--- Work request a ---
Copy the records of camera-annotated scene photos below word for word, leaving out the pictures.

--- Text section ---
__________

I solved the problem of getting the right amount of air to my burner by fitting it with a sealed CPU cooling fan and then altering the voltage until I had the correct air/gas mix. 

I have seen DIY burner made with the jets from model air brushes used to great effect 

http://www.cabbagepatchrailway.co.uk/mls/g3/gases.pdf 

regards 

ralph


----------



## Amber (Jul 29, 2011)

Well, my first idea for the propane burner didn't work. I melted a hole in the brass fitting while trying to get the silver braising rod to flow and stick to it. OOPS! Oh well, a learning experience. I need to buy another fitting and try it again. I think I'll try "pre tinning" the parts with the silver rod, so that when I try to solder them together I won't have to worry about getting the rod to stick to the brass parts. Of course, it might be easier to just do it with copper parts, the silver rod seems to flow better on copper.

__________

--- Information supplied ---
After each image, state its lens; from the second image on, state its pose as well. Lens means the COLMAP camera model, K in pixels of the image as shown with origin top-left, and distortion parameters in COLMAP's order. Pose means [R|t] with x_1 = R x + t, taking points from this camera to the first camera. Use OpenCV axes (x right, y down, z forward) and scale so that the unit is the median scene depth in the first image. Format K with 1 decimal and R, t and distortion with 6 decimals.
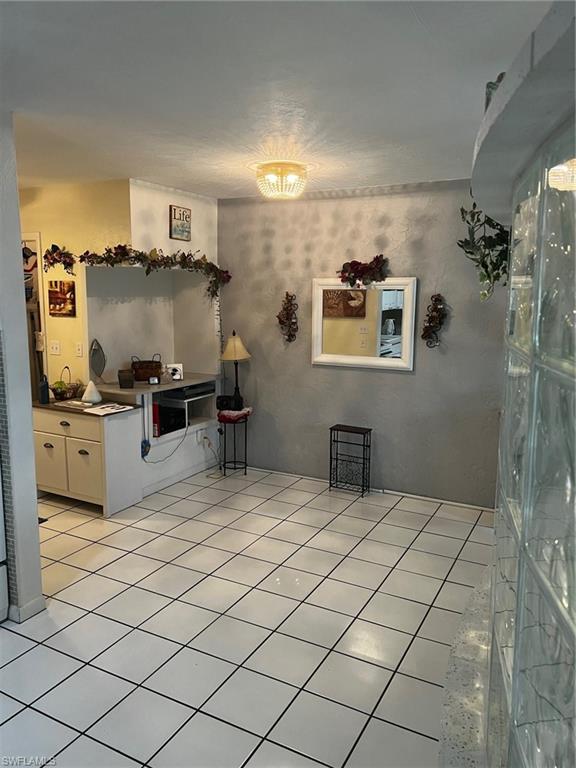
lens RADIAL K [[572.9, 0, 286.8], [0, 572.9, 380.5], [0, 0, 1]] dist [0.047890, -0.057142]
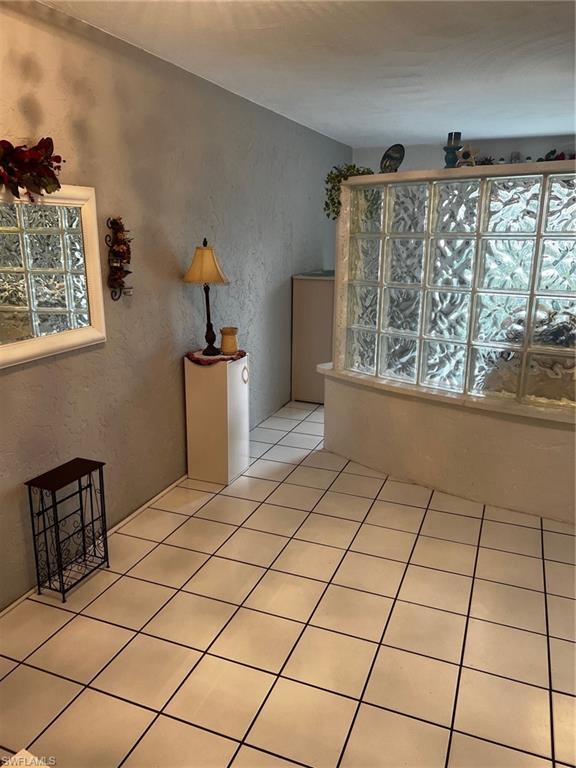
lens RADIAL K [[572.9, 0, 287.5], [0, 572.9, 385.8], [0, 0, 1]] dist [0.047890, -0.057142]
pose [[-0.109841, -0.271263, 0.956217, -0.435547], [0.138982, 0.948395, 0.285009, -0.126397], [-0.984184, 0.164203, -0.066472, 0.873909]]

__________

--- Work request b ---
In the forum thread on propane burners, what happened to the brass fitting in Amber's first attempt?

--- Exercise answer a ---
After each image, state its lens; from the second image on, state its pose as well. Lens means the COLMAP camera model, K in pixels of the image as shown with origin top-left, and distortion parameters in COLMAP's order. Pose means [R|t] with x_1 = R x + t, taking points from this camera to the first camera. Use OpenCV axes (x right, y down, z forward) and scale so that the unit is the median scene depth in the first image. Format K with 1 decimal and R, t and distortion with 6 decimals.
lens RADIAL K [[572.9, 0, 286.8], [0, 572.9, 380.5], [0, 0, 1]] dist [0.047890, -0.057142]
lens RADIAL K [[572.9, 0, 287.5], [0, 572.9, 385.8], [0, 0, 1]] dist [0.047890, -0.057142]
pose [[-0.109841, -0.271263, 0.956217, -0.435547], [0.138982, 0.948395, 0.285009, -0.126397], [-0.984184, 0.164203, -0.066472, 0.873909]]

--- Exercise answer b ---
A hole melted in it while she was trying to get the silver rod to flow and stick.